On July 17, the House advanced three major crypto bills during what many dubbed “Crypto Week.” A day later, only the GENIUS Act crossed the finish line and was signed into law on July 18, establishing the first federal framework for payment stablecoins. The other two bills, the CLARITY Act (focused on market structure) and a separate Anti-CBDC bill, await further action in the Senate.

To understand the implications of the GENIUS Act, Kunal Bhasin, a fintech expert and CEO of 1West, a company at the forefront of innovative financial solutions for small businesses, shared his thoughts.

A Welcome Step Towards Regulatory Clarity

According to Bhasin, the clarity provided by the GENIUS Act is overdue and beneficial. “For the first time, we’re seeing real clarity on how digital assets are regulated in the U.S., and that’s something the industry has needed for a long time,” he notes. “The frameworks around stablecoins are especially encouraging. Requiring issuers to maintain proper reserves and disclose them regularly is just good financial ethics.”

Alongside GENIUS, the House also passed a separate bill aimed at blocking a government-run retail Central Bank Digital Currency (CBDC). This is a move Bhasin says “reinforces that privacy and individual financial choice still matter in our system.”

Risks of Regulatory Arbitrage and Historical Echoes

Despite his optimism, Bhasin advises caution. New legislation always introduces new risks. “We need to stay vigilant. Just because we have new rules doesn’t mean the system can’t be manipulated,” he warns. Bhasin highlights the risk of regulatory arbitrage, a practice where crypto firms might choose regulators based on lax oversight, undermining intended safeguards. “That’s not what responsible innovation looks like,” he emphasizes.

A broader market-structure bill (the CLARITY Act) cleared the House but still awaits action in the Senate, where a separate discussion draft is in play and a split jurisdiction that could fuel the very “regulatory arbitrage” critics warn about.

Bhasin points to history as a cautionary tale. The GENIUS Act could inadvertently lead to scenarios reminiscent of the infamous “wildcat” era of banking in the 19th century, where lightly regulated banks issued private currencies lacking proper backing. Skeptics argue the new regime could echo “wildcat” banking if large corporates issue stablecoins without bank-like guardrails, a scenario that could broaden systemic exposure well beyond crypto-native users.
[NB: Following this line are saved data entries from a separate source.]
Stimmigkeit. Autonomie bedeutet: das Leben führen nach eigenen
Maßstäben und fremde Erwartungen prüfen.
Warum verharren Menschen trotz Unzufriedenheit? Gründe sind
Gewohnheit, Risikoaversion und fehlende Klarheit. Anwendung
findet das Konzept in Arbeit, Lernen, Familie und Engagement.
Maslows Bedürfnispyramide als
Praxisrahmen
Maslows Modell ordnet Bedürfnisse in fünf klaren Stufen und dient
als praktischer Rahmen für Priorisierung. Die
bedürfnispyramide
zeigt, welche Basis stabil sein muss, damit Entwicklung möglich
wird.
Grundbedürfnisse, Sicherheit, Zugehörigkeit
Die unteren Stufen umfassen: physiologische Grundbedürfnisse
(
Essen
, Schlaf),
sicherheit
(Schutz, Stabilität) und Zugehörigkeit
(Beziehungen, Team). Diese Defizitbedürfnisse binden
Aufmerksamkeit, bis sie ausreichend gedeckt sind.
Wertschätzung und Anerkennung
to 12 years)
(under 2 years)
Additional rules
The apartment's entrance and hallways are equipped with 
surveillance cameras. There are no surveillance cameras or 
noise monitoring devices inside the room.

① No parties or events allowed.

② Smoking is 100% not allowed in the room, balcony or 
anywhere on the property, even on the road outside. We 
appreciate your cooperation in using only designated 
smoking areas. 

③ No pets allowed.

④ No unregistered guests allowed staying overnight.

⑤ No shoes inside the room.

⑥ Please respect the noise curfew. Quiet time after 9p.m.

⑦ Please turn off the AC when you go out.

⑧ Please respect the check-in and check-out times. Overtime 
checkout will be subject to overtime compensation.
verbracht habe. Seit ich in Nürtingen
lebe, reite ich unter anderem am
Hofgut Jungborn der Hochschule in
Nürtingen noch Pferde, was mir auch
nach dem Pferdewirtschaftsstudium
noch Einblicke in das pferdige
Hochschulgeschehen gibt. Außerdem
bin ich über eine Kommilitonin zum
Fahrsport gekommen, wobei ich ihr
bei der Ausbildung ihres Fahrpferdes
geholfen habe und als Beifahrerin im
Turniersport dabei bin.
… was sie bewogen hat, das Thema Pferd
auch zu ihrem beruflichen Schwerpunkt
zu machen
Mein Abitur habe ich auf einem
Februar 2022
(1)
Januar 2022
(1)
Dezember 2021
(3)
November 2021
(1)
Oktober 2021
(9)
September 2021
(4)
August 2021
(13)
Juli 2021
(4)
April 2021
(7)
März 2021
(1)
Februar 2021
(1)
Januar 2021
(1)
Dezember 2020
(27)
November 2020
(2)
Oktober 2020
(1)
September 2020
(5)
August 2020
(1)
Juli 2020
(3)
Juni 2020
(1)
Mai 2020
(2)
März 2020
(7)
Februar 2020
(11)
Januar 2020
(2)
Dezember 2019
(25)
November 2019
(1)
“If stablecoin issuers are allowed to act like banks without being held to the same standards, we could be repeating history,” Bhasin says. “A major stablecoin collapse today wouldn’t just impact one project; it could ripple across exchanges, wallets, and entire DeFi ecosystems that rely on those tokens. We can’t afford to relearn old lessons the hard way.”

Investor Vigilance Is Essential

As the landscape evolves, investor responsibility becomes even more critical. Bhasin stresses that regulation alone doesn’t guarantee safety: “Investors should not assume regulation means safety. Just because something’s allowed doesn’t mean it’s smart. Crypto is still in a highly volatile, fast-evolving space.”

To navigate this environment, Bhasin offers clear advice for crypto investors. “Pay attention to where your assets are regulated, how they’re backed, and what safeguards exist if something goes wrong,” he urges. “Don’t get caught up in headlines or hype. Real value still comes from fundamentals like clear governance, strong reserves, and long-term vision.”

Balancing Innovation and Oversight

As fintech leaders and policymakers forge ahead, striking the right balance between encouraging innovation and ensuring robust safeguards will remain vital. While the GENIUS Act sets a strong foundation, the ongoing dialogue between industry participants and regulators will determine whether this moment in crypto history becomes a leap forward or a cautionary tale.

Expect a phased rollout as agencies write rules and issuers adapt their disclosures, audits, and reserve practices. The true measure of success for the GENIUS Act will depend on sustained vigilance and responsible engagement from all stakeholders. It remains essential to assess how these regulations will evolve and whether they effectively support the promising yet volatile world of digital assets.